Camel behavior is an issue with me because of my first encounter with one, which was in the Bronx Zoo, on a third-grade field trip. I was fascinated with my very first close camel encounter and climbed up on the handrail to get a better view.

Of all the things I had not yet learned about the world, of which there were many, no one had told me that camels can spit, really well. The camel lumbered toward me, batted its long eyelashes, gave me what I was sure was a smile — then launched a ball of spit that covered me from the top of my head down. Of the many things I have learned about the world since then, many of which I have forgotten, I have no trouble at all remembering that camel’s spit.

OK, fine. But here is the question that deserves a place in the folder with “Why can’t you tickle yourself?” and “Can you get in the 10-Item-Only checkout line with a dozen eggs?”: Camels and dromedaries have either one hump or two — but which is which?

Not to worry. We’re here to help. Write this down. One hump, dromedary; two humps, camel; three humps, you’re drunk. Thus, the camel at the Costa Mesa United tourney, clearly a one-hump model, was a dromedary. Does that mean you shouldn’t call it a camel? Is that wrong? Will it get its feelings hurt? It will not.

According to camel-ologists, a dromedary is also called an Arabian camel, versus a Bactrian camel, which is the two-humped model, but they are both camels. But here is the thing, and this is fascinating, sort of. All those very cool South American beasties — llamas, alpacas, vicunas — are all camels, just like their Arabian cousins. Can you believe it? A llama is a camel. You could have knocked me over with a feather.

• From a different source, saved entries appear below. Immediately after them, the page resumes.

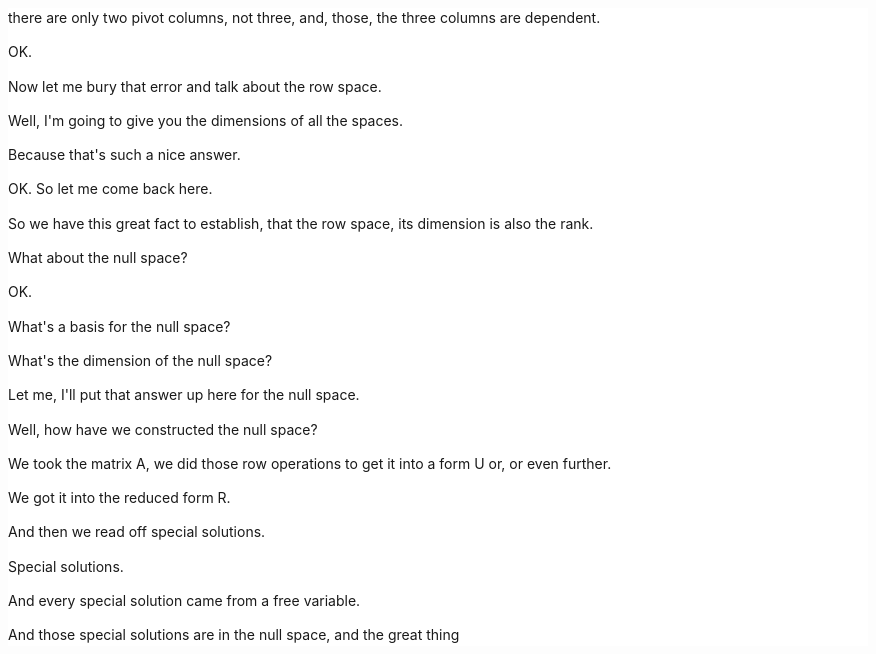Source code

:   <span m="986500">there</span> <span m="986720">are</span> <span m="986740">only</span>
  <span m="986970">two</span> <span m="987230">pivot</span> <span m="987590">columns,</span>
  <span m="988040">not</span> <span m="988380">three,</span> <span m="989130">and,</span>
  <span m="991020">those,</span> <span m="991320">the</span> <span m="991570">three</span>
  <span m="991890">columns</span> <span m="992550">are</span> <span m="992890">dependent.</span></p><p><span
  m="994310">OK.</span></p><p><span m="995430">Now</span> <span m="995980">let</span>
  <span m="996220">me</span> <span m="999190">bury</span> <span m="999590">that</span>
  <span m="1000340">error</span> <span m="1001540">and</span> <span m="1002830">talk</span>
  <span m="1003160">about</span> <span m="1003470">the</span> <span m="1003570">row</span>
  <span m="1003870">space.</span></p><p><span m="1005470">Well,</span> <span m="1005790">I'm</span>
  <span m="1006050">going</span> <span m="1006210">to</span> <span m="1006250">give</span>
  <span m="1006430">you</span> <span m="1006530">the</span> <span m="1006670">dimensions</span>
  <span m="1007220">of</span> <span m="1007330">all</span> <span m="1007510">the</span>
  <span m="1007610">spaces.</span></p><p><span m="1008690">Because</span> <span m="1008880">that's</span>
  <span m="1009600">such</span> <span m="1010440">a</span> <span m="1010530">nice</span>
  <span m="1010960">answer.</span></p><p><span m="1012480">OK.</span> <span m="1013100">So</span>
  <span m="1013390">let</span> <span m="1013490">me</span> <span m="1013630">come</span>
  <span m="1013840">back</span> <span m="1014130">here.</span></p><p><span m="1016460">So</span>
  <span m="1016640">we</span> <span m="1016740">have</span> <span m="1016950">this</span>
  <span m="1017170">great</span> <span m="1017530">fact</span> <span m="1017960">to</span>
  <span m="1018080">establish,</span> <span m="1019640">that</span> <span m="1020590">the</span>
  <span m="1020700">row</span> <span m="1021070">space,</span> <span m="1022110">its</span>
  <span m="1022790">dimension</span> <span m="1023390">is</span> <span m="1023560">also</span>
  <span m="1024050">the</span> <span m="1024150">rank.</span></p><p><span m="1026790">What</span>
  <span m="1027030">about</span> <span m="1027310">the</span> <span m="1027420">null</span>
  <span m="1027640">space?</span></p><p><span m="1027910">OK.</span></p><p><span m="1030020">What's</span>
  <span m="1030270">a</span> <span m="1030339">basis</span> <span m="1030859">for</span>
  <span m="1030950">the</span> <span m="1031079">null</span> <span m="1031319">space?</span></p><p><span
  m="1033630">What's</span> <span m="1034130">the</span> <span m="1034250">dimension</span>
  <span m="1034829">of</span> <span m="1034930">the</span> <span m="1035040">null</span>
  <span m="1035270">space?</span></p><p><span m="1035970">Let</span> <span m="1036240">me,</span>
  <span m="1036490">I'll</span> <span m="1036680">put</span> <span m="1037040">that</span>
  <span m="1037240">answer</span> <span m="1037650">up</span> <span m="1037819">here</span>
  <span m="1038819">for</span> <span m="1039430">the</span> <span m="1039579">null</span>
  <span m="1039839">space.</span></p><p><span m="1044200">Well,</span> <span m="1044510">how</span>
  <span m="1045050">have</span> <span m="1045140">we</span> <span m="1045290">constructed</span>
  <span m="1045920">the</span> <span m="1046030">null</span> <span m="1046260">space?</span></p><p><span
  m="1047849">We</span> <span m="1048050">took</span> <span m="1048290">the</span>
  <span m="1048390">matrix</span> <span m="1048900">A,</span> <span m="1050030">we</span>
  <span m="1050670">did</span> <span m="1050880">those</span> <span m="1051100">row</span>
  <span m="1051370">operations</span> <span m="1052260">to</span> <span m="1052390">get</span>
  <span m="1052610">it</span> <span m="1052750">into</span> <span m="1053050">a</span>
  <span m="1053110">form</span> <span m="1053880">U</span> <span m="1054500">or,</span>
  <span m="1054760">or</span> <span m="1054940">even</span> <span m="1055240">further.</span></p><p><span
  m="1056170">We</span> <span m="1056240">got</span> <span m="1056440">it</span> <span
  m="1056620">into</span> <span m="1056890">the</span> <span m="1057050">reduced</span>
  <span m="1057640">form</span> <span m="1058070">R.</span></p><p><span m="1059730">And</span>
  <span m="1060110">then</span> <span m="1060420">we</span> <span m="1060600">read</span>
  <span m="1060920">off</span> <span m="1061250">special</span> <span m="1061820">solutions.</span></p><p><span
  m="1063490">Special</span> <span m="1063990">solutions.</span></p><p><span m="1064580">And</span>
  <span m="1064740">every</span> <span m="1065030">special</span> <span m="1065470">solution</span>
  <span m="1066010">came</span> <span m="1066280">from</span> <span m="1066480">a</span>
  <span m="1066560">free</span> <span m="1066830">variable.</span></p><p><span m="1068110">And</span>
  <span m="1068300">those</span> <span m="1068560">special</span> <span m="1069020">solutions</span>
  <span m="1069640">are</span> <span m="1069760">in</span> <span m="1069860">the</span>
  <span m="1069970">null</span> <span m="1070220">space,</span> <span m="1070720">and</span>
  <span m="1071550">the</span> <span m="1071890">great</span> <span m="1072230">thing</span>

Another strange camel factoid, as if the rest of this hasn’t been strange enough, is that almost all the camels in the world are domesticated. If a wild camel is what you’re after, and I would be careful, you’ll have to go to Australia of all places. In the 1840s, a handful of camels were shipped to Australia and used to explore its vast and really dusty interior. That idea came and went, but the camels stayed. One hundred-seventy years later, that handful of Aussie camels has grown to more than a million feral camels roaming the Outback and looking for little kids to spit on.

I think that’s it. Camels, dromedaries and golf — it’s a winning combination. It just depends on whether you like your golf with one hump or two. Don’t get too close, and if it’s pursing its lips — I would run. I gotta go.